### Directions for this task
Please report, as a single number, how many lines in the entries include the string "linejoin".
━━━━━ Extracted material ━━━━━
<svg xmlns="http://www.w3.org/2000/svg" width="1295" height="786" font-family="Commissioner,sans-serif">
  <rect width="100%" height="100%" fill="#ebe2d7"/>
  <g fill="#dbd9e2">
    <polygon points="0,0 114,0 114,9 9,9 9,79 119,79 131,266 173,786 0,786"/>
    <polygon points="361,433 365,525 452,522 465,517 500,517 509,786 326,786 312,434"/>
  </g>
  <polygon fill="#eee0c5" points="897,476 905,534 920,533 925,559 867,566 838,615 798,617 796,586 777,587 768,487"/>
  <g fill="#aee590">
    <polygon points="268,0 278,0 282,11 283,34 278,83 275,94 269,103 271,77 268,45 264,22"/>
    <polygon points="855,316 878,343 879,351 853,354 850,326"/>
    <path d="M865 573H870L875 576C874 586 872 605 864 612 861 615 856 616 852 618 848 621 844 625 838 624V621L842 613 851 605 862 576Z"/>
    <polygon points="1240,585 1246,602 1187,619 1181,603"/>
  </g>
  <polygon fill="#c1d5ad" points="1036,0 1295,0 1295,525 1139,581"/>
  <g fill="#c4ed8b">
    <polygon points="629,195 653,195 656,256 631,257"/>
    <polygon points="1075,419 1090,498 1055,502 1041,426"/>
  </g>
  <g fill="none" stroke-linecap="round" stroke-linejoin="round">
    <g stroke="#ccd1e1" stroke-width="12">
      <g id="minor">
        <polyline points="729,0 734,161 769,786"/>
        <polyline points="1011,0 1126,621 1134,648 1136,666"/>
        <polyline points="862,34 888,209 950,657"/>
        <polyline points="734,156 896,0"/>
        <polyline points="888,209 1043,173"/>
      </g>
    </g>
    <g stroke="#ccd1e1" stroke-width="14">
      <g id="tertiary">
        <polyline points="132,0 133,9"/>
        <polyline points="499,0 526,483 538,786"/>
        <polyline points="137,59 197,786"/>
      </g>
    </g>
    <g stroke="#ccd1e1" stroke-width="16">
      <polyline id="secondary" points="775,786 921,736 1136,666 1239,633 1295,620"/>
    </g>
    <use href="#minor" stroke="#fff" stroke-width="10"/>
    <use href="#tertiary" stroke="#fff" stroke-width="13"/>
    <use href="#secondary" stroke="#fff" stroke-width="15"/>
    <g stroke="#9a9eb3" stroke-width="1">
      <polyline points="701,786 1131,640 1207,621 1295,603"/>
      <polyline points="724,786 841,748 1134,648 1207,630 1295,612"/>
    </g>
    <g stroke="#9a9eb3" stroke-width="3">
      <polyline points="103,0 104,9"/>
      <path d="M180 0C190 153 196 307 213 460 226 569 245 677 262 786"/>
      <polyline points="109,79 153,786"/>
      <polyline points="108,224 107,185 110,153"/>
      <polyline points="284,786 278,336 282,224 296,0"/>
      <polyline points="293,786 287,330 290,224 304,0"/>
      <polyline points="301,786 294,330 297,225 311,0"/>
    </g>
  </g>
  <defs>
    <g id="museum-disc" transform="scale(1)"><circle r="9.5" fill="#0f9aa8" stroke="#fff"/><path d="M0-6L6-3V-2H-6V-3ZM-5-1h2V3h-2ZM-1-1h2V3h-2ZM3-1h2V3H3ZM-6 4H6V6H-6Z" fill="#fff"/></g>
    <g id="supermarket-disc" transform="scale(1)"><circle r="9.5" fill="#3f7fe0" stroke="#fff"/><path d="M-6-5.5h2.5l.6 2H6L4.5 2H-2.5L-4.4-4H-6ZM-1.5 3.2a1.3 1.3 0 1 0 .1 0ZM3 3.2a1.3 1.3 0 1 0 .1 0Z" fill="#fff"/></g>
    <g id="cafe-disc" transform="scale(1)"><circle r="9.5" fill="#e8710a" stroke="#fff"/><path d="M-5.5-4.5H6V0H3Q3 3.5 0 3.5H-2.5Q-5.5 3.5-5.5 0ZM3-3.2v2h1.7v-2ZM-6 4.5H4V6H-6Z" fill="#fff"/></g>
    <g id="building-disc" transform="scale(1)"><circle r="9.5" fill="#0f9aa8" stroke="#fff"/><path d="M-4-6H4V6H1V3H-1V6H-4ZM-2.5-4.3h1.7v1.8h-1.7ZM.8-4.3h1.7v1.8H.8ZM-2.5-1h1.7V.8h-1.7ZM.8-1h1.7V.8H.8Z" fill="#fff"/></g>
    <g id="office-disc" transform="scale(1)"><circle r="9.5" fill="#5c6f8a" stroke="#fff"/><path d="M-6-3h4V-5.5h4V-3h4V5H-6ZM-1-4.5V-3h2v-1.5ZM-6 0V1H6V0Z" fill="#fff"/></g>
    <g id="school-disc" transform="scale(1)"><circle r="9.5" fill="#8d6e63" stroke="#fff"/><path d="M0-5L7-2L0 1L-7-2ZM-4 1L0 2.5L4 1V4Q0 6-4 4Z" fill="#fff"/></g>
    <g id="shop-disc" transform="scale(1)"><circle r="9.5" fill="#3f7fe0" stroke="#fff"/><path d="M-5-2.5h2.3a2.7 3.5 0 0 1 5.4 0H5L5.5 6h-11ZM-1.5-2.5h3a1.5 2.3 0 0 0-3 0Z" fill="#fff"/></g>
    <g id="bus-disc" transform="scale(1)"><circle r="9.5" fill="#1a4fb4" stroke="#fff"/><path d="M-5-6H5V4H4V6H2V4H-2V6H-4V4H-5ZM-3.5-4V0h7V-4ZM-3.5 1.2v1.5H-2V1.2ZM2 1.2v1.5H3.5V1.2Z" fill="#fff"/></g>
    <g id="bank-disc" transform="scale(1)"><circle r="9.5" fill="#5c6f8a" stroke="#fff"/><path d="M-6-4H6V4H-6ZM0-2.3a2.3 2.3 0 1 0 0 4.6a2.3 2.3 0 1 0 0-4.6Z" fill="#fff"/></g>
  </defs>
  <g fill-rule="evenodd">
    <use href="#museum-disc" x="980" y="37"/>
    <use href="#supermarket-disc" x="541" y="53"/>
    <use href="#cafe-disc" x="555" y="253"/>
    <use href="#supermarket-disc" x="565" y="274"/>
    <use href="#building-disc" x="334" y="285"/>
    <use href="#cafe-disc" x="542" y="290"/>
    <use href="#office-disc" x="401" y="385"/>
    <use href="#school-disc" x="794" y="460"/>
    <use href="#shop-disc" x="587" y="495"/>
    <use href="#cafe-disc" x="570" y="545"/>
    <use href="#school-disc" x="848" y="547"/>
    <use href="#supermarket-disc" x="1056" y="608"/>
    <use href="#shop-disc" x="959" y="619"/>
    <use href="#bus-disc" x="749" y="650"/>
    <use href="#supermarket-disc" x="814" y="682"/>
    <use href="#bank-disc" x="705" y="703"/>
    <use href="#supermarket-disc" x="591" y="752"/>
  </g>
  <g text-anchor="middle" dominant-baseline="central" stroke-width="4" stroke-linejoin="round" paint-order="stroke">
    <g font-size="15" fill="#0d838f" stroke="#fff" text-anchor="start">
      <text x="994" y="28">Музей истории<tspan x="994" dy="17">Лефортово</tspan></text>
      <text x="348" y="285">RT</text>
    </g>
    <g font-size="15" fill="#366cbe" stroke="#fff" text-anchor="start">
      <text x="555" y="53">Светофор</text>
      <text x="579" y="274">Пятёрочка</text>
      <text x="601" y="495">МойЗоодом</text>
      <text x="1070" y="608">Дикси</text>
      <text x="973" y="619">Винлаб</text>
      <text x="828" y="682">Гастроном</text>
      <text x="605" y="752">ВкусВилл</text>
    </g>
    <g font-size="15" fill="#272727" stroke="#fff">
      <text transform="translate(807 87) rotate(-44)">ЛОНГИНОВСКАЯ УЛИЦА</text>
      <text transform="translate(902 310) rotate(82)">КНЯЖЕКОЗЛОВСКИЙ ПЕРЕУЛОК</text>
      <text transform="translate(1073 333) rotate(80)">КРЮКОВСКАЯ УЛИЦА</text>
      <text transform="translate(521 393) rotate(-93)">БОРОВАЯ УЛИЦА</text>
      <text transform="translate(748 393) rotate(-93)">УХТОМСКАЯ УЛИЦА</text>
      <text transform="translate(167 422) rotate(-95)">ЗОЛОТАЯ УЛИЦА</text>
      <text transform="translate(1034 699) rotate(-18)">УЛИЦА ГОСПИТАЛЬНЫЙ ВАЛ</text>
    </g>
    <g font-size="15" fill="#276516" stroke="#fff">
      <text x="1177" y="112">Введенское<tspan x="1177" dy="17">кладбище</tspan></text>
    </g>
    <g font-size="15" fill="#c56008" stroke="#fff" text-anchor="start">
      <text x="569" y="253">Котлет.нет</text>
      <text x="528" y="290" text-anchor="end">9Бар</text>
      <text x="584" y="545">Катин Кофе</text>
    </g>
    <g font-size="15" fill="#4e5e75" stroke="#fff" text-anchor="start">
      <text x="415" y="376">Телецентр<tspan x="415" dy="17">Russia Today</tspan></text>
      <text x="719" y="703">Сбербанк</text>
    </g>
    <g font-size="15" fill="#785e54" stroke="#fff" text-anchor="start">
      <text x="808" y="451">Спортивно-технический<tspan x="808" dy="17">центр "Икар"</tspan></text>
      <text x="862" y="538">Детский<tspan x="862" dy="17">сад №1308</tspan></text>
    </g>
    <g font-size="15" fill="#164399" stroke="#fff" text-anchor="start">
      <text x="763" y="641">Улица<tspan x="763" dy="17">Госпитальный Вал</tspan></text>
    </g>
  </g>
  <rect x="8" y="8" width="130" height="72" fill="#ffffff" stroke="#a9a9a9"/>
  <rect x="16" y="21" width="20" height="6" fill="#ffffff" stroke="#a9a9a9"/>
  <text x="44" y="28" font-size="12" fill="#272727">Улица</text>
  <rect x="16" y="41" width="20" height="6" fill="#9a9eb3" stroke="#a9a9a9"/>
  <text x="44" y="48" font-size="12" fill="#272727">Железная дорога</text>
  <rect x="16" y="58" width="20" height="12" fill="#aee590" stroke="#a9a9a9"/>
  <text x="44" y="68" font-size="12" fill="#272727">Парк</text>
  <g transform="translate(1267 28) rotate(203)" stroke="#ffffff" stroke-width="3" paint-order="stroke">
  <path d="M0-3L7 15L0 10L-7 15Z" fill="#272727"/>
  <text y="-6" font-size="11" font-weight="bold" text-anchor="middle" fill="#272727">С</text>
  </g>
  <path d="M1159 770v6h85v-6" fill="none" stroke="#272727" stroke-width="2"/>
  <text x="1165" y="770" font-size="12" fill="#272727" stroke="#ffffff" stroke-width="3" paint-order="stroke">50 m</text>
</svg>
━━━━━
### Solution
2